Winter’s settling in early this year. Not enough hot toddies
and rock salt to keep the chill at bay. All the bartenders sit,
reading yesterday’s newspaper while one lone crier sits in the
back
at the piano trying to play a funeral dirge. Half the keys are missing
the rest are out of tune
or held on by broken strings.
4.
Today
is wrapped with inevitability, mummified
disguised as winter snow. We settle in waiting
(always waiting) and stocking up on liquor, bread,
wine, and tobacco for the long season ahead. Rationing coffee
and dried apricots for every breakfast between now and the end of the
world,
while the television informs us
of our own recent demise.
Houses caught fire, the souls of thousands evaporate like steam;
meanwhile, in the downtown business district, men and women
in thousand dollar suits jump from 40th floor windows. Paramedics say
they are falling missionary style.
Today
we travel out
to bury out honored dead.
It’s
nearly Christmas; time to crucify out daughters
on perforated plywood crosses,
like they made on that PBS show last Saturday.
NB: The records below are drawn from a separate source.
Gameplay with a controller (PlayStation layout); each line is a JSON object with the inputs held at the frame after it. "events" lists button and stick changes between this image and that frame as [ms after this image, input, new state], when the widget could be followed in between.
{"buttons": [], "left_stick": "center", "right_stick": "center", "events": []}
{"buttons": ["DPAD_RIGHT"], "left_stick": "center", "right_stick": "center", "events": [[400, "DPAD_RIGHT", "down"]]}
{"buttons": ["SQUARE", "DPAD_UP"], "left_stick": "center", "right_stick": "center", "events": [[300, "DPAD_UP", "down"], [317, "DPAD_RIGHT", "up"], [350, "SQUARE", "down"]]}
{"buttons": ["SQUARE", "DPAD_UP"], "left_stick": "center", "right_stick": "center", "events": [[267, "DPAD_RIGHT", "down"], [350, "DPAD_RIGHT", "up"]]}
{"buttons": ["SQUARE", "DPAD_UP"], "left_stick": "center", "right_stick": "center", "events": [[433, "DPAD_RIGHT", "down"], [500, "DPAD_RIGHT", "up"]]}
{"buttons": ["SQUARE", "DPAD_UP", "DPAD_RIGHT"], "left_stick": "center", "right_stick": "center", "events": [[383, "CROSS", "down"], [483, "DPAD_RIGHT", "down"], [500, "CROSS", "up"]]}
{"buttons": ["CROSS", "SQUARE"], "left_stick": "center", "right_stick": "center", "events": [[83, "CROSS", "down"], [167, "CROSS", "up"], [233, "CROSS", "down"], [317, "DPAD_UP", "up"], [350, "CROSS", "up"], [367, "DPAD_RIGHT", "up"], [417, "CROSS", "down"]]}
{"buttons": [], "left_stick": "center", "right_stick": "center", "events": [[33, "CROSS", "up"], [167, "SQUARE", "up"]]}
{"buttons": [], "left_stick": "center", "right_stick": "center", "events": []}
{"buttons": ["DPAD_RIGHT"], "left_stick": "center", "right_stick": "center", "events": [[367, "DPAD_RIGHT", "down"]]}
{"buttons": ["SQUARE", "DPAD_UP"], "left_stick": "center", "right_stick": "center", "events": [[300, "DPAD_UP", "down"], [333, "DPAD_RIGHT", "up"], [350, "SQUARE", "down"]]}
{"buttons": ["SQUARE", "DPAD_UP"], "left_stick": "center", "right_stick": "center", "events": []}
We’ve taught them
since before birth not to cry—
no
point in seeing that mess, too.
Childless
couples desert the suburbs
for the rural counties of their birth
only to find it smoldering… thus is was spake
in the days when giants walked the earth,
cursing us to watch the apocalypse through puffy eyes.
Hermits
shut up in long deserted libraries
solving puzzles to stay the execution
one more day.
5.
Dreams
have been disturbing of late. Always, the sun explodes
into paper mache’ shards. Then, in the darkness,
blind hands stumble upon me, tearing my skin and eyes
and tongue til I can no longer scream.
6.
How
do we carry on like this? These tears frozen round our
necks like chains
keep us bound to the earth… grounded even as our wings pull themselves
free of our backs
leaving bloody scars like tire tracks?
7.
Even
the buzzards know
this meat is too rancid for eating,
and moved on
to less blighted lands.
Rusted,
empty troop transports keep the peace,
while the cops crack down on single mothers
and street preachers on the orders of the City Alderman,
calling via satellite from Palm Springs. Turned out by the thousands,
teenage mother feed babies with one exhausted tit
while servicing entire squadrons with rest
(coming 2 by 2)
making sure to leave a little blood aside
for the weekly tax collection.
Section
3.71456, part z75
The new law:
A
PLACE FOR EVERYTHING
EVERYTHING IN its PLACE.
Enough
to make
OC housewives smile. They walk the streets
with rags and cans of Lysol
disinfecting entire city blocks in a cloud so thick
even the cops won’t go there, and the gov’t pays a stipend
for certain petty tasks along the way: infant assassinations
pay triple.
Those
of us left
survive on moldy bread
and our envy of the dead
while all our embalmed hope is rolled away
destined for another anonymous grave.
Yes.
It may be time to break again for the mountains.